Nationally, homicides and gang activity are on the rise. Predominantly concentrated in large metropolitan areas, gangs are responsible for 25% of the homicides in cities with populations over 100,000 (Axelrod, 2015).


Axelrod (2015) reports that James Howell of the National Gang Center asserts that an increase in poverty and the corresponding decrease in social control is stimulating gang participation, especially among second generation immigrants. Overall Howell reports, there has been an 11% increase in gang participation over the last five years (Axelrod, 2015). Police departments across the country cite similar reasons for the increase in homicides: “gang violence and retaliation, violence associated with drugs, the overwhelming number of guns in many U.S. cities, and even problems related to conflicts originating on social media” (Sanburn and Johnson, 2017).

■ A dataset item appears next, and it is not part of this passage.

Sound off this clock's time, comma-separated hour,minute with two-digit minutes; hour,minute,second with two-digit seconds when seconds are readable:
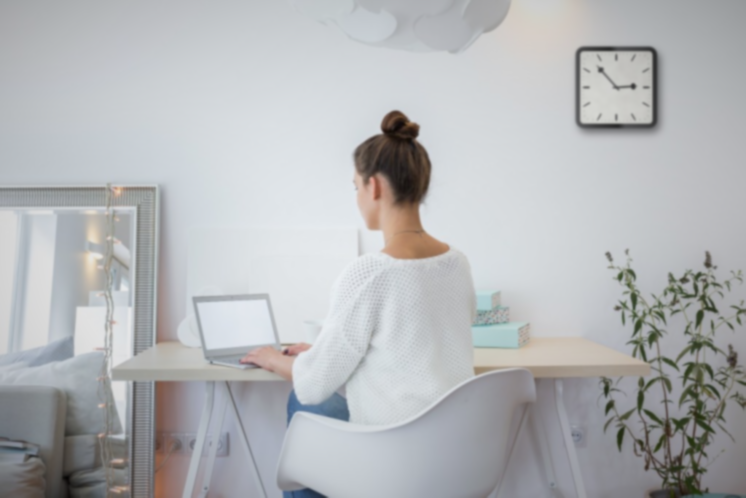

These assertions hold consistent with this data presented by the National Gang Center, demonstrating that gangs are primarily concentrated in large cities (57.3%) and gang-related homicides are on the increase (increased by 23.6%):



Effects of Gangs and Violence on Children:

In a study, it was found that “over three quarters of children in a high-violence urban area” came into contact with violence in their community (Community Violence, 2015). Non-white children in low-income urban areas where there are gangs are among the most vulnerable to being exposed to violence. This exposure has tangible effects on the children’s lives: many children develop PTSD which can affect their relationships, self-esteem, schooling, and more (Community Violence, 2015).

In his study “Local Violence and Educational Attainment, Jeffrey Grogger (1997) concluded that violence within schools corresponded with decreased high school and college graduation rates due to the consequential decreased attendance and inability to concentrate within classes, among other factors. To overcome the limitation that more violent students (students in gangs or just students involved with violence) may be more prone to not graduating, Grogger studied nonviolent students. Surprisingly, he found that within this population as well, the presence of violence within school led to decreased graduation rates (Grogger, 1997).

Studies have also found that violence can impair a child’s ability to learn. Patrick Sharkey (2010), a sociologist at New York University, found that black children performed worse on vocabulary and reading assessments when a homicide occurred in their neighborhood in the past week (as cited in Badger and Ingraham, 2016). This can have direct affects on a child’s education attainment and future life prospects, which Badger and Ingraham (2016) also report leads to children who live in high-violence neighborhoods having less economic mobility as adults.

In short, the violence that is rampant throughout American society today is having very negative effects on the children exposed to it. Exposure is linked with detrimental psychological consequences, and is leading to lower educational achievement and attainment. Something must be done to address the violence, for it is severely harming millions of children nationwide and disproportionately affecting already marginalized communities.